Publié le 05 juin 2015 à 19h00
Mis à jour le 08 décembre 2020 à 05h40
Il est sur TF1 une omission récurrente, aussi récurrente que l’actualité des déboires d’Areva. A chaque fois que le 20 heures de Gilles Bouleau énumère les causes de la déchéance de l’autoproclamé numéro 1 mondial du nucléaire, sont cités « la perte de nombreux contrats », « la catastrophe de Fukushima », « les investissements hasardeux » — un euphémisme pour l’édifiant scandale Uramin, objet d’une remarquable enquête de Pièces à conviction sur France 3 en décembre denier.

Olkiluoto a bon dos. « Son nouveau réacteur de troisième génération », Areva le construit aussi à Flamanville, dans le Cotentin, pour une mise en service prévue… en 2012 ! Et pour un coût de 3 milliards d’euros… devenus 9 milliards (!) au fil des mésaventures du chantier, aujourd’hui menacé par les déficiences de la cuve du réacteur. Pourquoi donc TF1, si soucieuse de proximité et de bonne gestion, préfère-t-elle l’exemple scandinave à cet emblématique raté national, sensé fournir de l’électricité aux Français ? La réponse se trouve (notamment) dans ce sujet du JT de France 2 consacré au procès de Bouygues, maison mère de TF1 jugée en mars à Cherbourg pour « travail dissimulé » sur le chantier de l’EPR de Flamanville. Une nouvelle, c’est de bonne guerre, dont il n’a pas été fait mention sur TF1.

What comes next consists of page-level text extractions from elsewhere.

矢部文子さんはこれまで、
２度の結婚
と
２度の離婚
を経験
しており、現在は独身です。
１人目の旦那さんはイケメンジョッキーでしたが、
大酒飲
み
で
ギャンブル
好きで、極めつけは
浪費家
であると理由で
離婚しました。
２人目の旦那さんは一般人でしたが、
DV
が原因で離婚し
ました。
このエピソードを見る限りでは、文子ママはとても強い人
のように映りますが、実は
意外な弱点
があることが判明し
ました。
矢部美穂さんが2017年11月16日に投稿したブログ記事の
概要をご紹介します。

« On disait que la filière nucléaire française était excellente, qu’elle était l’une des meilleures du monde, est-ce qu’elle va survivre ? », s’inquiète à nouveau Gilles Bouleau, jeudi soir. « On a une chance, le rassure François-Xavier Pietri, c’est que le marché du nucléaire, il est assez gigantesque. Rien qu’en Chine, on compte à peu près 130 réacteurs qui vont être construits dans les années qui viennent, plus de 300 dans le monde. Le marché est là. » Il n’y a qu’à se baisser pour le ramasser.

Cette comptabilité euphorique m’en rappelle une autre. En 2009, menant une enquête pour Télérama, je rencontrais Jacques-Emmanuel Saulnier, porte-parole d’Areva (qui, après des années passées à revendiquer l’absence d’émissions de CO2 de l’électricité nucléaire, est parti exercer ses talents chez… Total). Le fidèle d’Anne Lauvergeon m’expliqua qu’une centaine de réacteurs seraient construits d’ici 2020, Areva ayant l’ambition d’en rafler une vingtaine… Fukushima est passée par là, il n’y aura certainement pas cent nouveaux réacteurs en service d’ici cinq ans. Et Areva n’en aura vendu qu’une poignée. Pourtant, les industriels du nucléaire continuent à prédire un avenir radieux à la filière — et TF1 avec eux.


L’apothéose. Evoquant le projet du gouvernement de réorganisation de la filière, un journaliste rapporte : « L’Etat fait voler en éclats l’architecture du groupe »… et la centrale nucléaire servant d’illustration explose ! Souhaitons que cette catastrophe nucléaire soit aussi virtuelle que les informations de TF1.